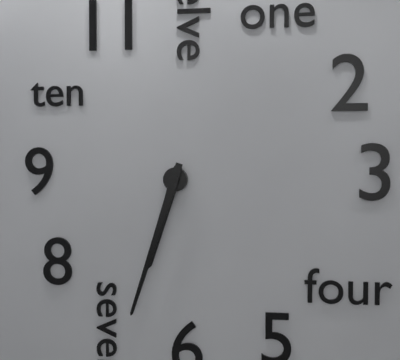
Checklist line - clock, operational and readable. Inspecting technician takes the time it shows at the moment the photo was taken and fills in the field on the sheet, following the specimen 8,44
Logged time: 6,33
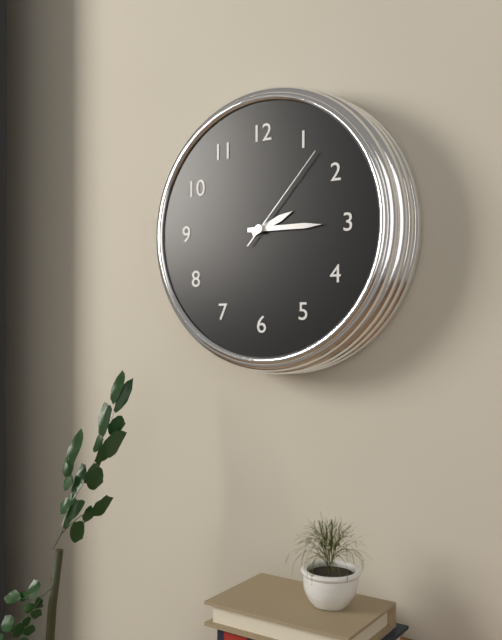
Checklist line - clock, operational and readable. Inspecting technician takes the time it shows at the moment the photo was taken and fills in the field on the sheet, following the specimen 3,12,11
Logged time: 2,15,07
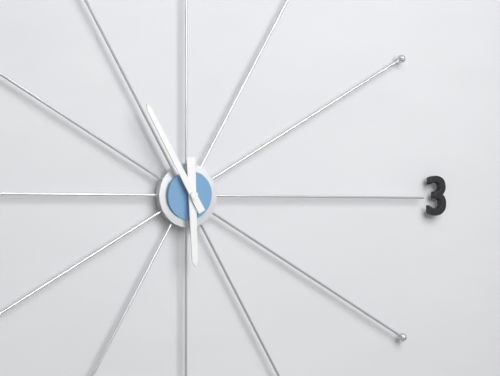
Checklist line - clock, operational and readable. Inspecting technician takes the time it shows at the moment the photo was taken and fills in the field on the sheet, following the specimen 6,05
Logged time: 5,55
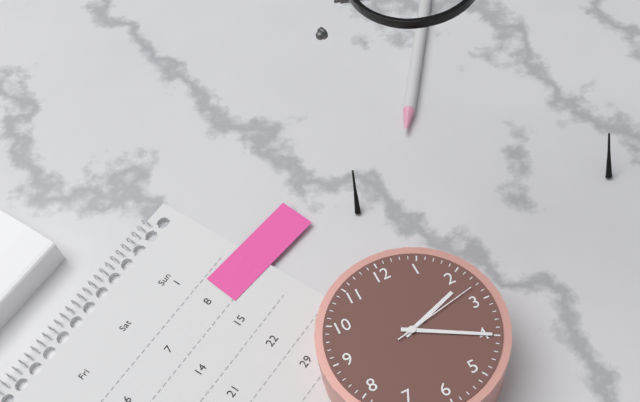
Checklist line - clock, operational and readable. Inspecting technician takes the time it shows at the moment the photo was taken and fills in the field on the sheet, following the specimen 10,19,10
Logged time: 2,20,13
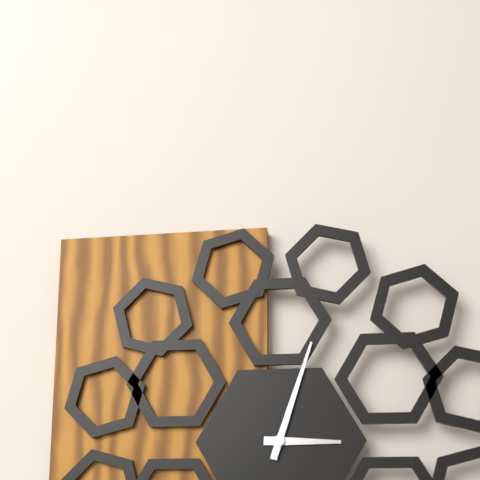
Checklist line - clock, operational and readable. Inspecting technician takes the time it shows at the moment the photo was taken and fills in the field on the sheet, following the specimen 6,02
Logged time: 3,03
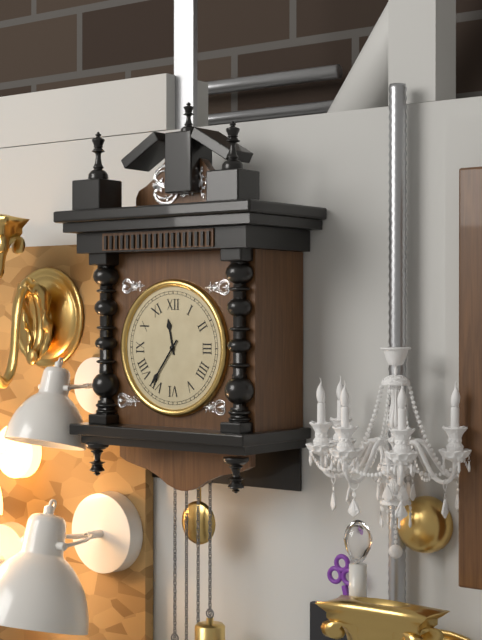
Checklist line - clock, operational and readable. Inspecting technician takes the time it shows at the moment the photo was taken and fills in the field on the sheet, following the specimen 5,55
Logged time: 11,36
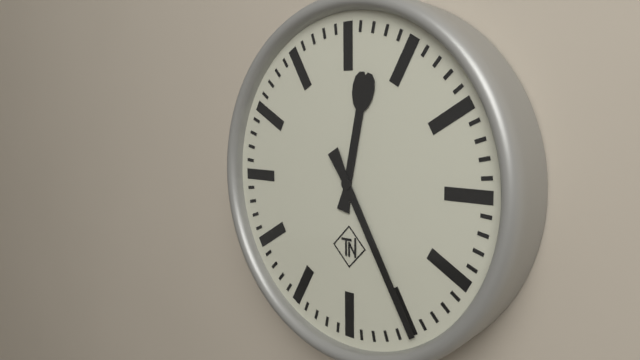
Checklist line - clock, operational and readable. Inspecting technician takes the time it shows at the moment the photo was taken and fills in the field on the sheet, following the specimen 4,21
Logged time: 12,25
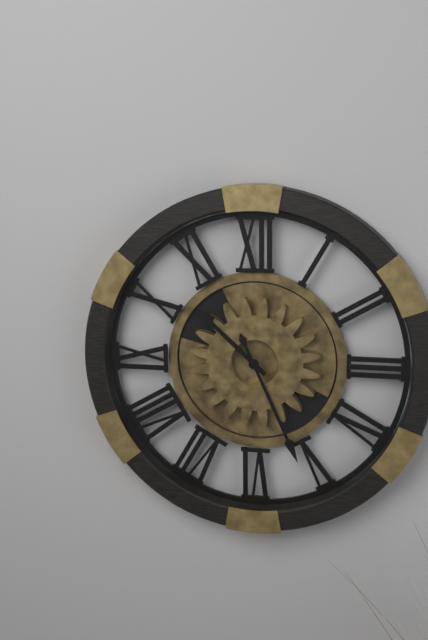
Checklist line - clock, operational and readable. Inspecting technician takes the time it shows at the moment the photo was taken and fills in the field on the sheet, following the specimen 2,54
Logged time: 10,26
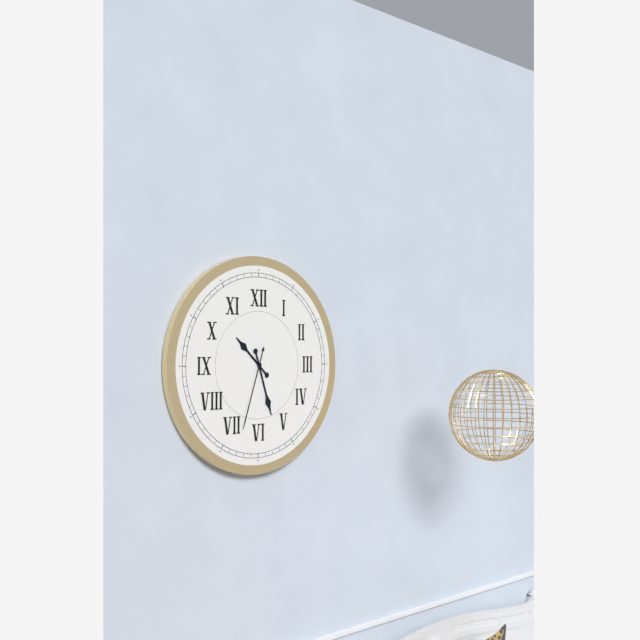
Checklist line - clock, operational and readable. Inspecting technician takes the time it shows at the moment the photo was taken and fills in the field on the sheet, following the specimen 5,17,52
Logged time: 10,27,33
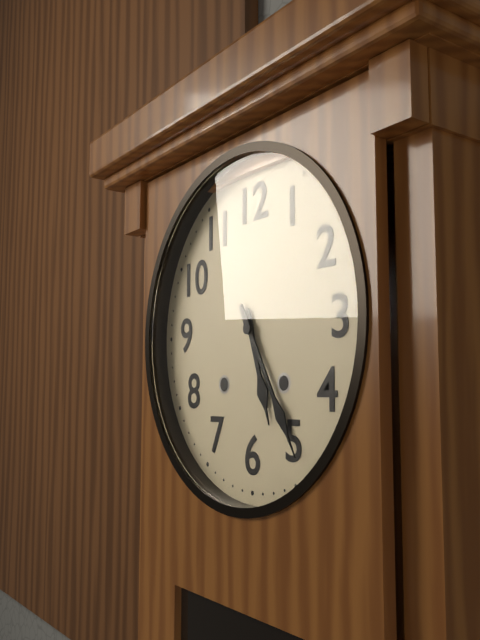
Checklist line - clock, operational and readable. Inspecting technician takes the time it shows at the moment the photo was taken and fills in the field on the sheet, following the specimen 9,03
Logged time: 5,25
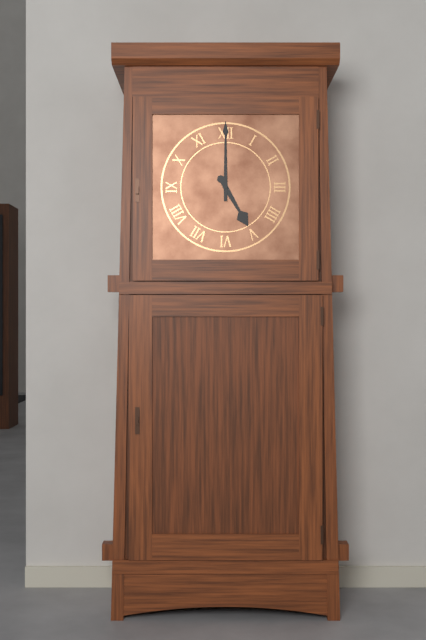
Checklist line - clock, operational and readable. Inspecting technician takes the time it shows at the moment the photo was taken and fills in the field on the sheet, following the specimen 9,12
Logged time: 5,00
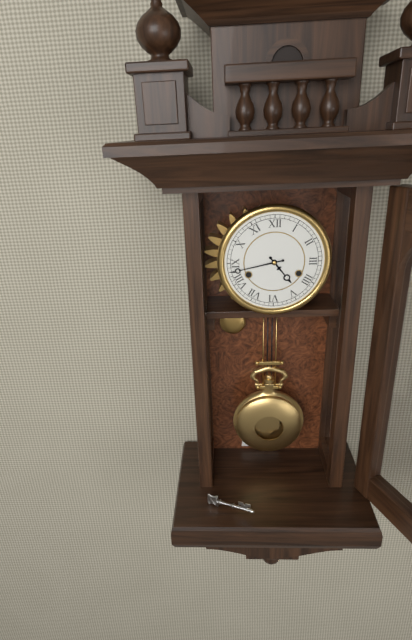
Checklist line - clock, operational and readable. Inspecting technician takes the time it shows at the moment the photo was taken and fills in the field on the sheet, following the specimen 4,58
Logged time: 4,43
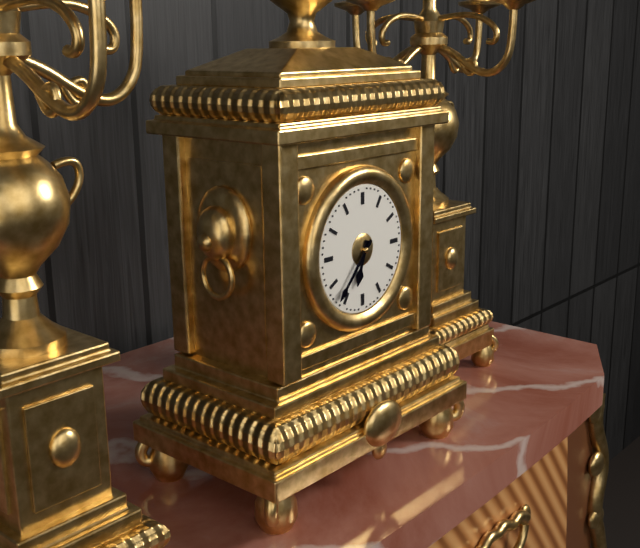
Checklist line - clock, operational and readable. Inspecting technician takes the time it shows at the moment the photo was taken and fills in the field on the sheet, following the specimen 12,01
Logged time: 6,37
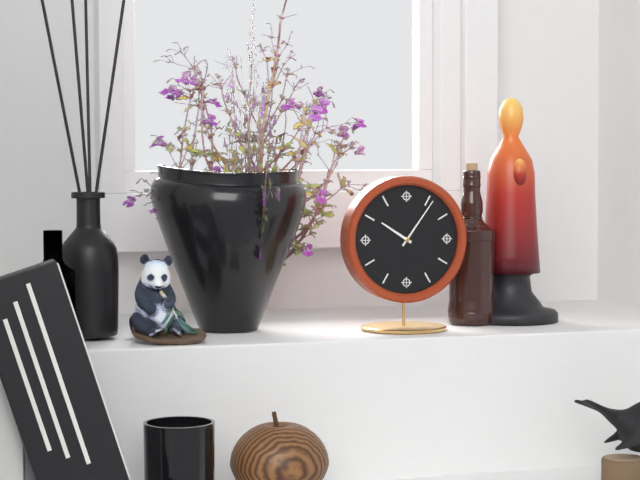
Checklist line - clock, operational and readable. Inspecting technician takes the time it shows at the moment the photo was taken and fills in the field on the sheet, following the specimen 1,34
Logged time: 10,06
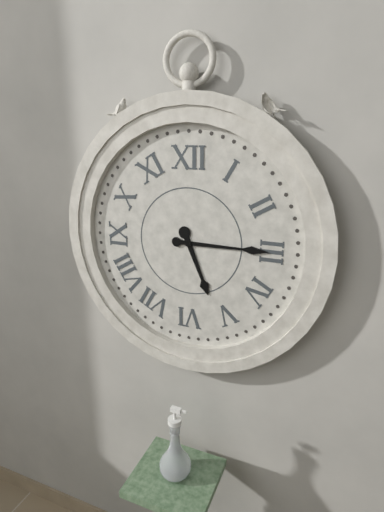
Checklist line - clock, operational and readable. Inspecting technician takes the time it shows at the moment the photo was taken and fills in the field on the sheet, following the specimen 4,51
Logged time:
++++++++++++++++++++
WORK TO COMPLETE. Give the records above as a numbered list, from their start through the line containing "Logged time: 2,15,07", inclusive, leaving out the pictures and any blank lines.

RESPONSE BELOW.
1. Checklist line - clock, operational and readable. Inspecting technician takes the time it shows at the moment the photo was taken and fills in the field on the sheet, following the specimen 8,44
2. Logged time: 6,33
3. Checklist line - clock, operational and readable. Inspecting technician takes the time it shows at the moment the photo was taken and fills in the field on the sheet, following the specimen 3,12,11
4. Logged time: 2,15,07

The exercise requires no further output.